## Goal of the exercise
Nothing but the lines from the line with "Just tell me" through the end of the data is to be copied, and each is to be copied exactly.
START Data for the task
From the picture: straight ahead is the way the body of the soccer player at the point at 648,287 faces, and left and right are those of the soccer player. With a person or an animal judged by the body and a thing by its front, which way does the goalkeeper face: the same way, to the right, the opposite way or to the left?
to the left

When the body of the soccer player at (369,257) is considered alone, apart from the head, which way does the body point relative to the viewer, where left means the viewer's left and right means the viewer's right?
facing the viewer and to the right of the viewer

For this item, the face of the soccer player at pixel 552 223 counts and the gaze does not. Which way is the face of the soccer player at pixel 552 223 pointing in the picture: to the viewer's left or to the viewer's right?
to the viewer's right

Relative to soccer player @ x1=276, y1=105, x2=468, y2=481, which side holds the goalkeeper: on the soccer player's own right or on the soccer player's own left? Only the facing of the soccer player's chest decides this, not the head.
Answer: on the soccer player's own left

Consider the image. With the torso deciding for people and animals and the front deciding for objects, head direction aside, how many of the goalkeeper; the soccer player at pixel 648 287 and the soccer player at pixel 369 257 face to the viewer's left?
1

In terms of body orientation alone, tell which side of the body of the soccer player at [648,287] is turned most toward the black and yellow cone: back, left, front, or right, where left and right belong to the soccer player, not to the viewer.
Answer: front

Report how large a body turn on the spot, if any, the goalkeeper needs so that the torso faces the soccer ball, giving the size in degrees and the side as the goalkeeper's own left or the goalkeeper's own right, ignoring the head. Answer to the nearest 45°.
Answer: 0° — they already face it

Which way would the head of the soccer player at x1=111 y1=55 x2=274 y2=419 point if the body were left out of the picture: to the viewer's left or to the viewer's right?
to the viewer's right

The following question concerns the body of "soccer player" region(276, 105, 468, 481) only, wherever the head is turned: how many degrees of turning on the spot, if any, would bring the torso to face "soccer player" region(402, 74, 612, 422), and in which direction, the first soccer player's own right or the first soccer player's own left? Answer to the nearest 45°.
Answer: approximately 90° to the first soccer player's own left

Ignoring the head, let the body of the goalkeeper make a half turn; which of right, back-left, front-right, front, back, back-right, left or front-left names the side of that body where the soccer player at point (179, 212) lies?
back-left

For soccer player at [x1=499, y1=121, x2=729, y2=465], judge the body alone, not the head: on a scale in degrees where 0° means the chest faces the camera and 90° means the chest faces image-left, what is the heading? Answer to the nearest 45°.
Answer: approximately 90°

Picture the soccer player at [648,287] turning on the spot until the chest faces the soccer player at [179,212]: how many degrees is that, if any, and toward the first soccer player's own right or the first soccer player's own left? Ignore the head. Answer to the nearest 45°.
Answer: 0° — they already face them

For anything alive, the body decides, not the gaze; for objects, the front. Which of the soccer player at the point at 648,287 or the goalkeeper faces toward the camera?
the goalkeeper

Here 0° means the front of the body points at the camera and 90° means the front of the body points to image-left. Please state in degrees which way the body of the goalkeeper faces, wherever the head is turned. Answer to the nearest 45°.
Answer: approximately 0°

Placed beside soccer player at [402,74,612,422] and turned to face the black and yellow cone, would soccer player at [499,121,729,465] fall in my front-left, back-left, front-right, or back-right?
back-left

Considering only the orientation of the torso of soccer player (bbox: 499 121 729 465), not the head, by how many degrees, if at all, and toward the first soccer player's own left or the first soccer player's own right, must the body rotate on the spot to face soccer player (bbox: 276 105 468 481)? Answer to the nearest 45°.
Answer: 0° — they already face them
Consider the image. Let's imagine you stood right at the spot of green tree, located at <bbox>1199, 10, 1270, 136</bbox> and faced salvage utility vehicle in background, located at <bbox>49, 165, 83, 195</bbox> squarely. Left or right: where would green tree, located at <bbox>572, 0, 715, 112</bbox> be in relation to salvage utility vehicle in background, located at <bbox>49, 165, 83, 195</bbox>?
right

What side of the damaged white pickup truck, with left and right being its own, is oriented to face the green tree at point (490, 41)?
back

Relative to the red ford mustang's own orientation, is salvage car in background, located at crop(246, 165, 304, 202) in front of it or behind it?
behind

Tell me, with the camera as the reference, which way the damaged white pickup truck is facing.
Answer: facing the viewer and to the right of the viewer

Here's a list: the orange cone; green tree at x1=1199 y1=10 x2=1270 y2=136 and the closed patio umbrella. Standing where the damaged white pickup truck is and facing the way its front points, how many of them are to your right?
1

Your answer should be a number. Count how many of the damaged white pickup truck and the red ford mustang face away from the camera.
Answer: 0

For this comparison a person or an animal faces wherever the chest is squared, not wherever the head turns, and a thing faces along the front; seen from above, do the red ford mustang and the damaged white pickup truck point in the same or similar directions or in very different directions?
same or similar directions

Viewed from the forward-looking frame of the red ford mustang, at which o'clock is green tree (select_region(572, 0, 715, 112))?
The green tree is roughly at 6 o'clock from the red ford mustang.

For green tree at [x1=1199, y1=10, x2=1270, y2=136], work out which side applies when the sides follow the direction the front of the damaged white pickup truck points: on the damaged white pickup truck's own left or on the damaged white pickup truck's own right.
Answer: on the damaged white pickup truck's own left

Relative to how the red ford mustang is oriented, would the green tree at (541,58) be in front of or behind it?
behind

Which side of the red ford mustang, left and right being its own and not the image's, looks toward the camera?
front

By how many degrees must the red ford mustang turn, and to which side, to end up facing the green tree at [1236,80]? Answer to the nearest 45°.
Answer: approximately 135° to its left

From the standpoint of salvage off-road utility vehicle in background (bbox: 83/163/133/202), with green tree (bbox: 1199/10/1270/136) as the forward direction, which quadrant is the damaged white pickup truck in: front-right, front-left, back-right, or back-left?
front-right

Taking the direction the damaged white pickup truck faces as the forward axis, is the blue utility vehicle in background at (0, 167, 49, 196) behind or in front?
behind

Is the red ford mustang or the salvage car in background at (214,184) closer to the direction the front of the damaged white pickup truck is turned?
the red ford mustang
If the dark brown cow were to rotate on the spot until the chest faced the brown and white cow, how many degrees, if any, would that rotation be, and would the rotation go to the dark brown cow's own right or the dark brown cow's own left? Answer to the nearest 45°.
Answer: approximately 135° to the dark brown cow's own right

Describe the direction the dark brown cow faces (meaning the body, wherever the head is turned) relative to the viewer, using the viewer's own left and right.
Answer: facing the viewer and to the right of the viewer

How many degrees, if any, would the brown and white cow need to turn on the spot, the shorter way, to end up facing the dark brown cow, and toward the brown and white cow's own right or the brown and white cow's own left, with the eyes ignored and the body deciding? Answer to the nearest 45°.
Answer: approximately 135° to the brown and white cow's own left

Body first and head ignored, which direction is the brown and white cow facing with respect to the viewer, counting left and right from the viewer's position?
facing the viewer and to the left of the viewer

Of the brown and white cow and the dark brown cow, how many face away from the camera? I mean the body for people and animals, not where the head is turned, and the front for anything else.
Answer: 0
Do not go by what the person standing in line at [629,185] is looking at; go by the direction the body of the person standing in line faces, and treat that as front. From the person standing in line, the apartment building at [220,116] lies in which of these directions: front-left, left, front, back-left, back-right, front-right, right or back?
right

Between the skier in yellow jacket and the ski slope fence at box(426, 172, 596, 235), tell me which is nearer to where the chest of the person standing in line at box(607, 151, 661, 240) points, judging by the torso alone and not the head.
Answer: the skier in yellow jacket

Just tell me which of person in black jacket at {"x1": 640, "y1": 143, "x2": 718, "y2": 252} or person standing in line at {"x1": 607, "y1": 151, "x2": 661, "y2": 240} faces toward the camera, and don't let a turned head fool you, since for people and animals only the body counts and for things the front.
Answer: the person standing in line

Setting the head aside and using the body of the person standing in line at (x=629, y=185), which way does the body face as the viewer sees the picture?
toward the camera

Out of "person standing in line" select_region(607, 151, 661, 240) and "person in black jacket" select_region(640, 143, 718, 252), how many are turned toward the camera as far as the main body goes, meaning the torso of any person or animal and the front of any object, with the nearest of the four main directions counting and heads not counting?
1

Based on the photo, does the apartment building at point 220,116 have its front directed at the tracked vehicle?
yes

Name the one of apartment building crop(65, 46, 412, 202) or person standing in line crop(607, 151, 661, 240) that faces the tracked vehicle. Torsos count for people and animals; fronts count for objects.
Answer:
END Data for the task
## Task result
Just tell me which of person in black jacket at {"x1": 640, "y1": 143, "x2": 718, "y2": 252} or person standing in line at {"x1": 607, "y1": 151, "x2": 661, "y2": 240} faces toward the camera, and don't let a turned head fool you, since for people and animals only the body counts and for things the front.
Answer: the person standing in line

Setting the head aside and using the body of the person standing in line at (x=629, y=185), which way does the body face as the viewer sees the picture?
toward the camera

Out of "person standing in line" select_region(607, 151, 661, 240) and "person in black jacket" select_region(640, 143, 718, 252), how many are turned toward the camera as far as the main body goes, meaning the torso of any person or animal and the front of any object, with the nearest of the four main directions counting and heads not counting?
1

Based on the photo, does the apartment building at point 220,116 have its front directed at the tracked vehicle?
yes

Name the one of apartment building crop(65, 46, 412, 202) or person standing in line crop(607, 151, 661, 240) that faces the tracked vehicle. Torsos count for people and animals; fronts count for objects.
Answer:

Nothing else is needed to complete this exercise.